- Goal 1
Reproduce the capsule critique from "What hurts the" down to "focal point impact.".
- Goal 2
In the capsule critique, at which scales can the composition feel cluttered?

— Start of Text block —

What hurts the capsule

  • Generic neon arcade aesthetic. While well-executed, the visual style relies heavily on familiar neon geometric tropes common across many indie action games without a distinctive brand signature.
  • No visual communication of core mechanic. The 'dodge without shooting' unique selling point is not visually implied—glowing projectiles suggest a typical shoot-em-up rather than the dodge-focused gameplay that differentiates this title.
  • Composition density at small sizes. Multiple floating shapes and particle effects create visual noise that can feel cluttered at SMALL and TINY scales, potentially diluting the focal point impact.

Priority fixes

  1. [genre_clarity] Replace or reframe projectile visuals to emphasize avoidance or collision detection as the core mechanic—show barriers, obstacles, or evasion hints rather than traditional shooter bullets.
  2. [uniqueness_polish] Introduce a memorable geometric mascot or branded shape icon (e.g., a stylized triangle character or signature symbol) that could serve as a recognizable identity anchor across future marketing.
  3. [composition] Reduce secondary particle density in the mid-ground and background to increase focal point clarity at SMALL size, keeping only the arrow and primary glow elements as competing attention draws.

— End of Text block —
— Start of Data rows —

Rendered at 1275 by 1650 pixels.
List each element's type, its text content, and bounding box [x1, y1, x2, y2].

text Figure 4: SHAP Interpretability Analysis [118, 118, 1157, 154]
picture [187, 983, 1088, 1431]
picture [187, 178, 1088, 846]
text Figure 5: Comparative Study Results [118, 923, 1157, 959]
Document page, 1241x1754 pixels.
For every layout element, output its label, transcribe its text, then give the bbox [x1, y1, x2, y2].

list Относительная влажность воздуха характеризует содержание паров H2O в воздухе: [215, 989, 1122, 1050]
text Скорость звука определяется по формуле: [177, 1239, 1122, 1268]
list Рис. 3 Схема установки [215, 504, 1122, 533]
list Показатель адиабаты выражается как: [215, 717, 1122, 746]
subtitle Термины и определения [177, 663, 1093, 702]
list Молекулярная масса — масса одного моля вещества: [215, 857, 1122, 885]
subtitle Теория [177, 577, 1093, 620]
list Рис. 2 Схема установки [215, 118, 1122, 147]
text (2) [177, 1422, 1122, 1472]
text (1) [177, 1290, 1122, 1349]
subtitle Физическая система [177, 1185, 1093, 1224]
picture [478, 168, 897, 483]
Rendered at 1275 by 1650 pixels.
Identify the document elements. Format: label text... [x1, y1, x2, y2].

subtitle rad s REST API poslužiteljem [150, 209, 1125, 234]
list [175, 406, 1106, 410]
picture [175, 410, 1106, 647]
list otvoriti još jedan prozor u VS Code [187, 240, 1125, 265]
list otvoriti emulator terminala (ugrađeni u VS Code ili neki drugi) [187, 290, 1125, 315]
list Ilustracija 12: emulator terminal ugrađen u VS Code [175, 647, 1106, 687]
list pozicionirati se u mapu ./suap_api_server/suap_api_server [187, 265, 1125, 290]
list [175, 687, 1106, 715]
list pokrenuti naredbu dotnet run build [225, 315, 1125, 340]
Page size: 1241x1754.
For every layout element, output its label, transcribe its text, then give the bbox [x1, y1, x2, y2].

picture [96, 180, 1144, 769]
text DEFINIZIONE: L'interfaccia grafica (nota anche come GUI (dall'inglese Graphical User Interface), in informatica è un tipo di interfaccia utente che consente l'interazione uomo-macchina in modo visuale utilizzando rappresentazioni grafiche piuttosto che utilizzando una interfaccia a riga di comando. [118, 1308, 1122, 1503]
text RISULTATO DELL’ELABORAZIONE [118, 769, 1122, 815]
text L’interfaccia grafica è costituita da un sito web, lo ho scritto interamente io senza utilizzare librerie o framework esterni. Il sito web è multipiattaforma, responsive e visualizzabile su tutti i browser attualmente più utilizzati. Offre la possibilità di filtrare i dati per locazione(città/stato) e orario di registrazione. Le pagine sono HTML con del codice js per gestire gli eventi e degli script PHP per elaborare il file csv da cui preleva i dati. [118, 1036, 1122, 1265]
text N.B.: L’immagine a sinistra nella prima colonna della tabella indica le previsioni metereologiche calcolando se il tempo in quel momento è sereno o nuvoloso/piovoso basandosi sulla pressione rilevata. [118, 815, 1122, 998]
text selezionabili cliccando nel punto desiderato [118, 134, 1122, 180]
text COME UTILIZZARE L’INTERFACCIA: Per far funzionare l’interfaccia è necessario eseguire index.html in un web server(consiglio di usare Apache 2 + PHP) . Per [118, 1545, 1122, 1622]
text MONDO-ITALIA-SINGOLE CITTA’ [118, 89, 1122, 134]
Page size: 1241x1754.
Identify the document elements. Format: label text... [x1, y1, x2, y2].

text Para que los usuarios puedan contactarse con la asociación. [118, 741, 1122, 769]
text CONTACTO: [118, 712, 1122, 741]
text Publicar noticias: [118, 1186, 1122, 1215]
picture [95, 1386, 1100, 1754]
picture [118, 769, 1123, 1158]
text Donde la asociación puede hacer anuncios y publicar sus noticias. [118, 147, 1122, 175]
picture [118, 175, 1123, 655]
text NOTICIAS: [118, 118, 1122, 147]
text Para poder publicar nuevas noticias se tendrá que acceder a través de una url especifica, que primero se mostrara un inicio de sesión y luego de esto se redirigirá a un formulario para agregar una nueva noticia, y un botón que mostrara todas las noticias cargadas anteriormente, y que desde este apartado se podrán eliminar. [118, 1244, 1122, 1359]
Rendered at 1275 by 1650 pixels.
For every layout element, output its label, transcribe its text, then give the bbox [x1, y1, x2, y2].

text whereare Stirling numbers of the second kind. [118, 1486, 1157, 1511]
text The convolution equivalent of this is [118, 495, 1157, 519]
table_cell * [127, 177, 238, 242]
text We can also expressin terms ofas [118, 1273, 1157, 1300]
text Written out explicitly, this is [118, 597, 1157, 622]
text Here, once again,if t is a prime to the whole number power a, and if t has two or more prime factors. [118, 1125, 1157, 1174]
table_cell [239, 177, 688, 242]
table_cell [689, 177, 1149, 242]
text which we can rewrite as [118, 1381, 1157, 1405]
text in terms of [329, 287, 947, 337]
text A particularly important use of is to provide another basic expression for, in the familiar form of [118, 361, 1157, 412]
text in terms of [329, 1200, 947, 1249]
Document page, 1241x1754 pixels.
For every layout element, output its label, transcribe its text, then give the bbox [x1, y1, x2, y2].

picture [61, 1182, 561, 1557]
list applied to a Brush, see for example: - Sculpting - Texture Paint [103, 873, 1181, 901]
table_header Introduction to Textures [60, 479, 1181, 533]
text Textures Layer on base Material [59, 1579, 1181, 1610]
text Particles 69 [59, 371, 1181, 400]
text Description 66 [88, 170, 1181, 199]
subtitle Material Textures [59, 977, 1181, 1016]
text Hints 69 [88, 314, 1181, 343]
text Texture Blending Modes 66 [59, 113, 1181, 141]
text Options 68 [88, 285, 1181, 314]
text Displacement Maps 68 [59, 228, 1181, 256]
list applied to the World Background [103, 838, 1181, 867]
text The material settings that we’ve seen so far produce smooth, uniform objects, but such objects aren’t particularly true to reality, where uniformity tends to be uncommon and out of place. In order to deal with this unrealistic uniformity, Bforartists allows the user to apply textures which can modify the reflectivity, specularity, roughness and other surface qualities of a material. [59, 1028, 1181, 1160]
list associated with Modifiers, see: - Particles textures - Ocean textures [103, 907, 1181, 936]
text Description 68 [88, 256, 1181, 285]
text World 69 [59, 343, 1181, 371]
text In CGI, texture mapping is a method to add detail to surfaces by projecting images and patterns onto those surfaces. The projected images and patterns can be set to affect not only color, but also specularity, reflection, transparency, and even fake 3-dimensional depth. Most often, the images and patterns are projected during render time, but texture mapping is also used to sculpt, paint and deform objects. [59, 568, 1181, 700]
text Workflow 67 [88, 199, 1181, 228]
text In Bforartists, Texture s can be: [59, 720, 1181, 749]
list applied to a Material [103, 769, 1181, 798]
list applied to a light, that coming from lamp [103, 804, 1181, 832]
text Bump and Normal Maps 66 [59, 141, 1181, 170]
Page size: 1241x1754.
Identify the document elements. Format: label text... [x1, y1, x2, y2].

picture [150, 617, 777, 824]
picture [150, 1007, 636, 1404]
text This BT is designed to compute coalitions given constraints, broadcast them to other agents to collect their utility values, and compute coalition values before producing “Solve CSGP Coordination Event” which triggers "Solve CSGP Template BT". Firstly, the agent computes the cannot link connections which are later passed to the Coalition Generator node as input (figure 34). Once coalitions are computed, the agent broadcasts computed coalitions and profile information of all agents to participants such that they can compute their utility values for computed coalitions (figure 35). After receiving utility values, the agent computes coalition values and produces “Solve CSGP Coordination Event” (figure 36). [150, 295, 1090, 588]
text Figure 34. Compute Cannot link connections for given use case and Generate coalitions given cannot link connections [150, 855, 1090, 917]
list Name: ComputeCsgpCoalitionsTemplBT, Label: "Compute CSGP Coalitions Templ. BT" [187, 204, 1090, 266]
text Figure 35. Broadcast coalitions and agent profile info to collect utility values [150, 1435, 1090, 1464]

— End of Data rows —

- Written solution 1
What hurts the capsule

  • Generic neon arcade aesthetic. While well-executed, the visual style relies heavily on familiar neon geometric tropes common across many indie action games without a distinctive brand signature.
  • No visual communication of core mechanic. The 'dodge without shooting' unique selling point is not visually implied—glowing projectiles suggest a typical shoot-em-up rather than the dodge-focused gameplay that differentiates this title.
  • Composition density at small sizes. Multiple floating shapes and particle effects create visual noise that can feel cluttered at SMALL and TINY scales, potentially diluting the focal point impact.

- Written solution 2
At SMALL and TINY scales.